As noted above domains with the .pw and .cn TLDs seem to have a different strategy in terms of linking both externally to one other and internally to themselves in comparison with North American and European sites. This data shape caused a couple of problems when processing the data that increased the required time to process the data due to the unexpected shape and the resulting hot spots in our processing cluster. We fixed the originally benign bug in scheduling. This was a twoline code change to make sure that domains were correctly categorized by their Domain Authority. We use DA to determine how deeply to crawl a domain. During this year we have increased our crawler fleet and added some extra checks in the scheduler.
Thus when an index was generated with this information a significant Europe Cell Phone Number List percentage of these domains gained enough DA to make the bug in scheduling nonbenign. With lots of lowquality domains now being available for scheduling we used up a significant percentage of our crawl budget on lowquality sites. This had the effect of making our crawl of highquality sites more shallow while the lowquality sites were either dead or very slow to respond this caused a reduction in the total number of actual pages crawled. Another side effect was the shape of the domains we crawled.

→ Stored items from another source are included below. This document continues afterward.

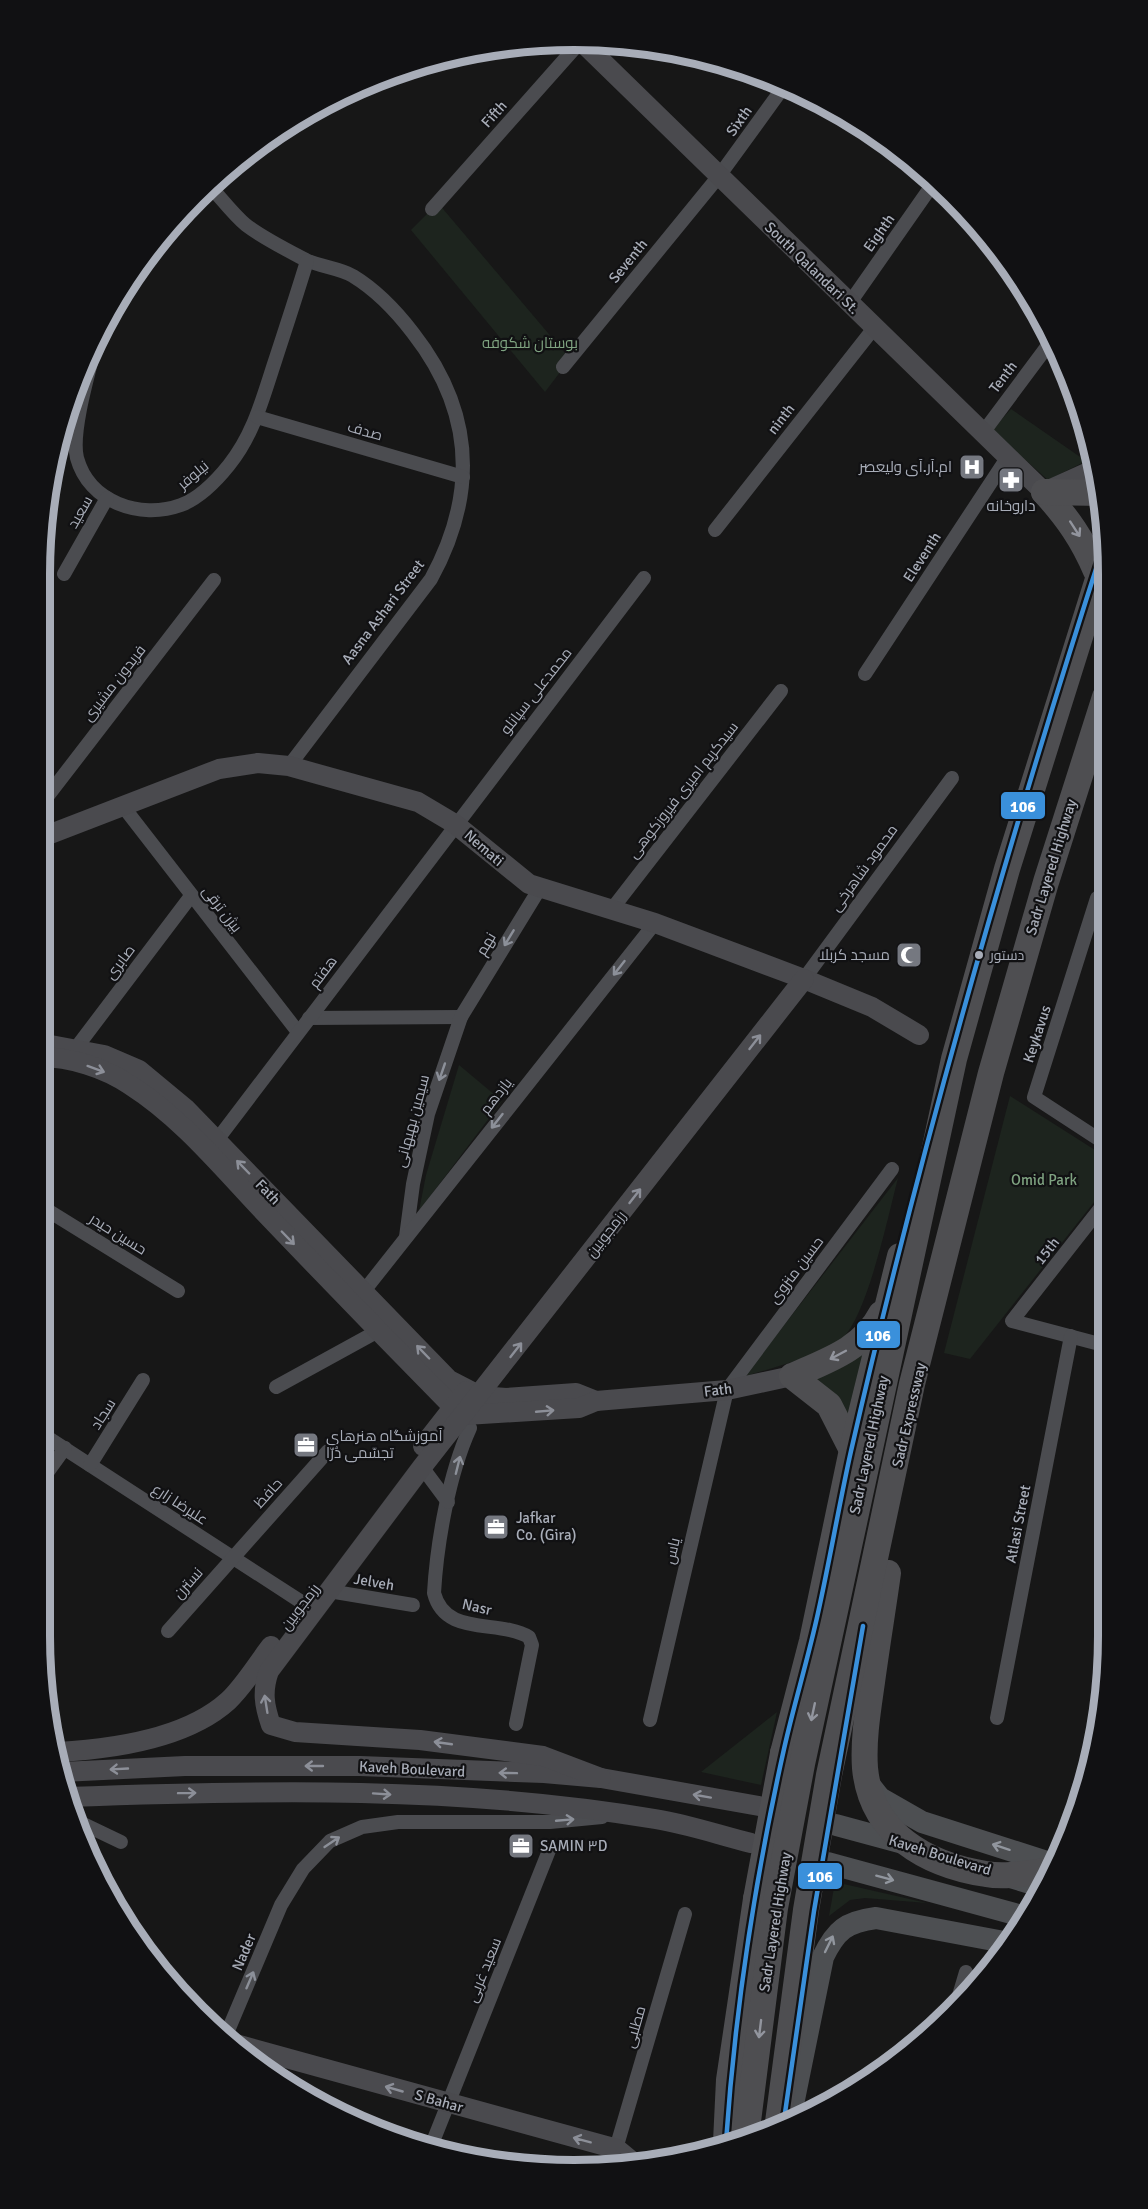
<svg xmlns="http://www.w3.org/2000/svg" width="1148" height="2209" viewBox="0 0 1148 2209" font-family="Signika,Cairo,sans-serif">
  <rect width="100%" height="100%" fill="#171717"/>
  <g fill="#1d241e">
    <path d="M438,203L570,359L545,392L411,230Z"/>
    <path d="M1011,409L1086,461L1048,480L992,430Z"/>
    <path d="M459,1065L502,1101L419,1211L426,1175Z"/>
    <path d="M1010,1096L1106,1157V1187L970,1359L944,1353Z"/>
    <path d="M898,1178C889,1212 866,1324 839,1341C811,1359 776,1366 744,1377Z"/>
    <path d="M867,1350L856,1432L805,1377Z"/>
    <path d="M777,1712L761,1785L701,1772Z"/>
    <path d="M835,1882L927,1903L865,1898L850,1900L829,1916Z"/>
  </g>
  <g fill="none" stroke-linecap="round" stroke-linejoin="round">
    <g stroke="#4b4c50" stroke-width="14">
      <path d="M209,185C221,198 233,214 246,225C263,238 287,250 306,260C321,267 339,268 353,276C376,290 397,312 413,333C474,411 478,493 431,579L289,766"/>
      <path d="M432,209L581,41"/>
      <path d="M849,304L935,181"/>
      <path d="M100,328C93,358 70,430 77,458C89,502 140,520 181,505C200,498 217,480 229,465C254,434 263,397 275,361C286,327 297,294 307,261"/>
      <path d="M563,367L719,176L785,85"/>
      <path d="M257,417L463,477"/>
      <path d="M982,434L1052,340"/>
      <path d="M715,530L874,328"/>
      <path d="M64,574L107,498"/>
      <path d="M865,674L1007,458"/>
      <path d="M122,805L298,1032"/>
      <path d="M40,806L214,580"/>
      <path d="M1097,898L1034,1097L1106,1144"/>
      <path d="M612,909L781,691"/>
      <path d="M804,979L952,778"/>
      <path d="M309,1018L461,1017"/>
      <path d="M76,1048L191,896"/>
      <path d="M217,1140L644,578"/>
      <path d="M1106,1201L1012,1321L1107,1346"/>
      <path d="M39,1205L178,1291"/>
      <path d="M406,1237L413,1184L428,1114L461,1017L540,888"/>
      <path d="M364,1291L655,923"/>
      <path d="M276,1387L378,1331"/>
      <path d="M470,1428C449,1474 437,1542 434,1593C445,1637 498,1619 529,1637L532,1645L516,1724"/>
      <path d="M39,1432L303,1603"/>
      <path d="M90,1465L143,1380"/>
      <path d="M422,1467L448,1502"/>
      <path d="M39,1484L65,1448"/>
      <path d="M329,1591L413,1605"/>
      <path d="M168,1631L328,1451"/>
      <path d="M997,1718L1071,1336"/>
      <path d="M650,1720L727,1390L892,1169"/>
      <path d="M75,1820L121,1842"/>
      <path d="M955,2009L966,1972"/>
      <path d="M227,2033L281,1905L303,1869L330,1841L362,1827L398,1822H550L602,1817"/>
      <path d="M430,2149L550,1848"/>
      <path d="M610,2169L685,1914"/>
    </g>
    <g stroke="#4a4a4e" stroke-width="20">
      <path d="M581,41L1044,492L1095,469"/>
      <path d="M40,838L219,769L258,763L289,766L418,802L455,824L529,884L655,923L804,979L872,1007L919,1035"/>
      <path d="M40,1043L104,1055L139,1070L186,1109L449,1380L480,1396L506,1398L576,1393L596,1401"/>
      <path d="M40,1057C70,1057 105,1068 130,1085C182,1118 223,1169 266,1214C328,1279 390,1343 453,1407L463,1414"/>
      <path d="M466,1415L579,1408L596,1401L727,1390L792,1376"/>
      <path d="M423,1446L466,1391"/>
      <path d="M58,1752C112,1749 186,1739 228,1701C244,1686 257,1664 271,1646"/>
      <path d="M62,1772L185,1766H360L544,1773L601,1778L759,1806"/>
      <path d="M601,1778L543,1756L420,1740L295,1732L271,1725C264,1705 262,1691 269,1671L422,1467L804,979"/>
      <path d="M66,1797C262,1790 461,1786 655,1819C687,1824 719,1835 751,1843"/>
      <path d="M239,2045L617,2149L634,2163"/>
    </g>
    <g stroke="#4d4f52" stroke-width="22">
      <path d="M868,1783L880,1798L922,1822L1056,1865"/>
      <path d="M836,1825L910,1845"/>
      <path d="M828,1863L1022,1916"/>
      <path d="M1007,1876L1043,1887"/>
      <path d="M789,2124L823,1957C836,1930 846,1922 876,1918L1004,1942"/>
    </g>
    <g stroke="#4e4e51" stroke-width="26">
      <path d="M1044,492C1067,517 1083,540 1096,571"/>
      <path d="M1044,492L1101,493"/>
      <path d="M852,1450L829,1405L792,1376C826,1361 863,1349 881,1314"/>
      <path d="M783,1753L812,1641L852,1450L900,1256"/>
      <path d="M726,2142L729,2080L756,1899"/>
    </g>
    <g stroke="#4e4e51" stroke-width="26">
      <path d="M888,1573C883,1609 877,1645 872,1682C868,1710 863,1740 865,1768C871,1834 927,1865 986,1874C1007,1878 1033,1872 1054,1870"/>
      <path d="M756,1899L783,1753"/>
      <path d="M777,2130L806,1910L829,1775L912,1384L991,1073L1046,882L1105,697"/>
      <path d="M746,2137L775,1908L802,1764L954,1059L1007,869L1105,557"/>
    </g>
    <g stroke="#111113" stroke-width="9">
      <g id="bus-1">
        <path d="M783,2127L814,1911L863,1626"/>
        <path d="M726,2142C735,2010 755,1879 784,1749C794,1704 808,1659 818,1613C830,1559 839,1505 851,1451C921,1145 1008,843 1104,544"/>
      </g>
    </g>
    <use href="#bus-1" stroke="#3a90db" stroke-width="4.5"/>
  </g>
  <defs><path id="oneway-shaft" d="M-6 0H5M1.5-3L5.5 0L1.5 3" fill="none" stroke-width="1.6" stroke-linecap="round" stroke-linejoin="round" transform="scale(1.5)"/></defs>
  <g stroke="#92959e">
    <use href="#oneway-shaft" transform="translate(1075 529) rotate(57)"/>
    <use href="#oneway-shaft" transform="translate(838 1355) rotate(152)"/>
    <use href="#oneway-shaft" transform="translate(813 1712) rotate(102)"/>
    <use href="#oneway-shaft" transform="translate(760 2029) rotate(97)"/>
  </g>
  <g stroke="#8c9099">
    <use href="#oneway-shaft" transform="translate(509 938) rotate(121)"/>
    <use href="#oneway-shaft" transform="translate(619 968) rotate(128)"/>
    <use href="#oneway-shaft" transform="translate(442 1072) rotate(109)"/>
    <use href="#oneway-shaft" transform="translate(497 1121) rotate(128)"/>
    <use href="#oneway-shaft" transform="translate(458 1465) rotate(-76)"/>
    <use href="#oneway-shaft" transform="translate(565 1820) rotate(-5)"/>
    <use href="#oneway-shaft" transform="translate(332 1842) rotate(-34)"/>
    <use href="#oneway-shaft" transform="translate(250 1980) rotate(-67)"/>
  </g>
  <g stroke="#8c8f98">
    <use href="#oneway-shaft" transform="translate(755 1042) rotate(-52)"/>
    <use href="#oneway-shaft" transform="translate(96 1069) rotate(20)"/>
    <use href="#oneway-shaft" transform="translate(243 1167) rotate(-134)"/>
    <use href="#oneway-shaft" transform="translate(635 1196) rotate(-52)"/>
    <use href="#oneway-shaft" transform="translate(288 1238) rotate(46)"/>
    <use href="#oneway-shaft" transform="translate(516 1350) rotate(-52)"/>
    <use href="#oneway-shaft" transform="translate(423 1352) rotate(-134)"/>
    <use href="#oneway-shaft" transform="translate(545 1411) rotate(-5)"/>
    <use href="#oneway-shaft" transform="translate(266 1704) rotate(-99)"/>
    <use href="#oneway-shaft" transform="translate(443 1743) rotate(-172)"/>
    <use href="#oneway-shaft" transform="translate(314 1766) rotate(180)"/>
    <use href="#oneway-shaft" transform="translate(119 1769) rotate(177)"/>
    <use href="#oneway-shaft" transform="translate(508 1773) rotate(-179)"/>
    <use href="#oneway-shaft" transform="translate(187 1793) rotate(-1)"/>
    <use href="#oneway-shaft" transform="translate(382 1794) rotate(4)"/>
    <use href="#oneway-shaft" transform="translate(702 1796) rotate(-170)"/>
    <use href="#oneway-shaft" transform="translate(394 2089) rotate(-164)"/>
    <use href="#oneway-shaft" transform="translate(582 2140) rotate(-165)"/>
  </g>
  <g stroke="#91969e">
    <use href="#oneway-shaft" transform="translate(1001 1847) rotate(-162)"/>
    <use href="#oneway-shaft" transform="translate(885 1878) rotate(15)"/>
    <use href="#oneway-shaft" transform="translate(829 1944) rotate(-64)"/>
  </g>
  <defs>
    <g id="hospital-square" transform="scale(1.35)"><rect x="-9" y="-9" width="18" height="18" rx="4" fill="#757880" stroke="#111113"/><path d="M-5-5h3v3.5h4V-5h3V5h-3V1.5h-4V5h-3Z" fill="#fff"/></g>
    <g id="pharmacy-square" transform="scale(1.35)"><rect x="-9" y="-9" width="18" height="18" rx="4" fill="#757880" stroke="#111113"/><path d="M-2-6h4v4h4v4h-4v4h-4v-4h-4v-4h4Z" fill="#fff"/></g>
    <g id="mosque-square" transform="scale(1.35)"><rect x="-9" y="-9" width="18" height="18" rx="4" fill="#757880" stroke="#111113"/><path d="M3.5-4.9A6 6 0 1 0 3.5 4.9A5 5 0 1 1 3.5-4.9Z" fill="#fff"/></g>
    <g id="office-square" transform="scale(1.35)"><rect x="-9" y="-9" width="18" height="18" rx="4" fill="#757880" stroke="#111113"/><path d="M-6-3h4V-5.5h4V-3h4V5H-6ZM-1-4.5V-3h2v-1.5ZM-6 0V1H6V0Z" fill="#fff"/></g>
  </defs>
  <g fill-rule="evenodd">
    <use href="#hospital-square" x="972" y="467"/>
    <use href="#pharmacy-square" x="1011" y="480"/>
    <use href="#mosque-square" x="909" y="955"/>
    <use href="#office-square" x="306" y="1445"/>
    <use href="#office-square" x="496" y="1527"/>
    <use href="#office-square" x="521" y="1846"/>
  </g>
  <circle fill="#a8adb8" stroke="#111113" stroke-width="2" cx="979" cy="955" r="5"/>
  <g text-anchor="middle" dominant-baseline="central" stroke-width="4.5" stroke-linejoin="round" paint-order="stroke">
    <g font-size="14" fill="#a8adb8" stroke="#111113" text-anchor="start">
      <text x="990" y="955">دستور</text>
    </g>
    <g font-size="15" fill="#a8adb8" stroke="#111113">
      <text transform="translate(494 114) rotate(-48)">Fifth</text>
      <text transform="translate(739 121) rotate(-54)">Sixth</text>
      <text transform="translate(879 233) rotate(-55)">Eighth</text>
      <text transform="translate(628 261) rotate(-51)">Seventh</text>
      <text transform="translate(812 268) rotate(44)">South Qalandari St.</text>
      <text transform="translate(1003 377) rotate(-53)">Tenth</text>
      <text transform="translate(781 419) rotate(-52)">ninth</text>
      <text transform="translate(365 431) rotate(16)">صدف</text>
      <text transform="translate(193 475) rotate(-40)">نیلوفر</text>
      <text transform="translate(80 512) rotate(-60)">سعید</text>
      <text transform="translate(922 557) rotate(-57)">Eleventh</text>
      <text transform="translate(383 612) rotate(-53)">Aasna Ashari Street</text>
      <text transform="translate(114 683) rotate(-52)">فریدون مشیری</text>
      <text transform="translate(536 691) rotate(-52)">محمدعلی سپانلو</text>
      <text transform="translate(683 790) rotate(-52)">سیدکریم امیری فیروزکوهی</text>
      <text transform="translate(484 848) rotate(41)">Nemati</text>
      <text transform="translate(1051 867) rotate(-73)">Sadr Layered Highway</text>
      <text transform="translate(864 868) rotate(-54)">محمود شاهرخی</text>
      <text transform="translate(222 909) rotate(52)">بیژن ترقی</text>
      <text transform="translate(486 944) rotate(-59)">نهم</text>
      <text transform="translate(120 962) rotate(-53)">صابری</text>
      <text transform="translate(323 972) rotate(-53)">هفتم</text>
      <text transform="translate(1037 1034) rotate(-72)">Keykavus</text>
      <text transform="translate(496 1096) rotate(-52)">یازدهم</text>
      <text transform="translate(412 1121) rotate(-75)">سیمین بهبهانی</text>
      <text transform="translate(268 1192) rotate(46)">Fath</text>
      <text transform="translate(118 1234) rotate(32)">حسین حیدر</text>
      <text transform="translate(606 1234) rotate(-52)">رزمجوبین</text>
      <text transform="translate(1047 1251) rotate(-52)">15th</text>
      <text transform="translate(796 1270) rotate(-53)">حسین منزوی</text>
      <text transform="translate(718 1390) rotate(-7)">Fath</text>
      <text transform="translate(103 1414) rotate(-58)">سجاد</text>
      <text transform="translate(909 1415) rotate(-77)">Sadr Expressway</text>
      <text transform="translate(869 1445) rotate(-78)">Sadr Layered Highway</text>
      <text transform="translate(268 1493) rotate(-48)">حافظ</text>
      <text transform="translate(180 1504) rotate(33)">علیرضا زارع</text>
      <text transform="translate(1018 1524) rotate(-79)">Atlasi Street</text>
      <text transform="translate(672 1551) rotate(-77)">یاس</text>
      <text transform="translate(374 1582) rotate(10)">Jelveh</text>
      <text transform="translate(188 1583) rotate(-48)">نسترن</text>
      <text transform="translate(300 1607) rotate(-53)">رزمجوبین</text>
      <text transform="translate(477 1607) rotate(13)">Nasr</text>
      <text transform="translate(412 1769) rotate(3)">Kaveh Boulevard</text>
      <text transform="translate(940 1855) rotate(17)">Kaveh Boulevard</text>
      <text transform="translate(775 1922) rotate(-81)">Sadr Layered Highway</text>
      <text transform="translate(244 1952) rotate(-67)">Nader</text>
      <text transform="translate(484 1970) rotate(-68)">سعید غربی</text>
      <text transform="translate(635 2027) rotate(-74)">مطلبی</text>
      <text transform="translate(439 2101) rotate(16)">S Bahar</text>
    </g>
    <g font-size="15" fill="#7fa381" stroke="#111113">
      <text x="530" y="343">بوستان شکوفه</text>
      <text x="1044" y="1180">Omid Park</text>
    </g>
    <g font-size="15" fill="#a8adb8" stroke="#111113" text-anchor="start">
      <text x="952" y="467" text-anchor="end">ام.آر.آی ولیعصر</text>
      <text x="1011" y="506" text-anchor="middle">داروخانه</text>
      <text x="890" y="955" text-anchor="end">مسجد کربلا</text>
      <text x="326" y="1436">آموزشگاه هنرهای<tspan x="326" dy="17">تجسّمی دُرّا</tspan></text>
      <text x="516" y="1518">Jafkar<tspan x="516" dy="17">Co. (Gira)</tspan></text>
      <text x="540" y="1846">SAMIN ۳D</text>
    </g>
  </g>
  <path d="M0 0H1148V2209H0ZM574 50H574A524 524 0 0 1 1098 574V1636A524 524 0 0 1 574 2160H574A524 524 0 0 1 50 1636V574A524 524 0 0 1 574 50Z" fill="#111113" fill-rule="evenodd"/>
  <path fill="none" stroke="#a8adb8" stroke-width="8" d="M574 50H574A524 524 0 0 1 1098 574V1636A524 524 0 0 1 574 2160H574A524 524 0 0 1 50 1636V574A524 524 0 0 1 574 50Z"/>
  <g stroke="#111113" stroke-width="2">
    <rect x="1000" y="791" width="46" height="29" rx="6" fill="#3a90db"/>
    <rect x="856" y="1320" width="45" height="29" rx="6" fill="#3a90db"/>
    <rect x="797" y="1862" width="46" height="28" rx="6" fill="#3a90db"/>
  </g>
  <g font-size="16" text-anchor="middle" font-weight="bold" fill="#fff">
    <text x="1023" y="812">106</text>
    <text x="878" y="1341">106</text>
    <text x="820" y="1882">106</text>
  </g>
</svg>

As noted above domains with the .pw and .cn TLDs seem to have a different strategy in terms of linking both externally to one other and internally to themselves in comparison with North American and European sites. This data shape caused a couple of problems when processing the data that increased the required time to process the data due to the unexpected shape and the resulting hot spots in our processing cluster. We fixed the originally benign bug in scheduling. This was a twoline code change to make sure that domains were correctly categorized by their Domain Authority. We use DA to determine how deeply to crawl a domain. During this year we have increased our crawler fleet and added some extra checks in the scheduler.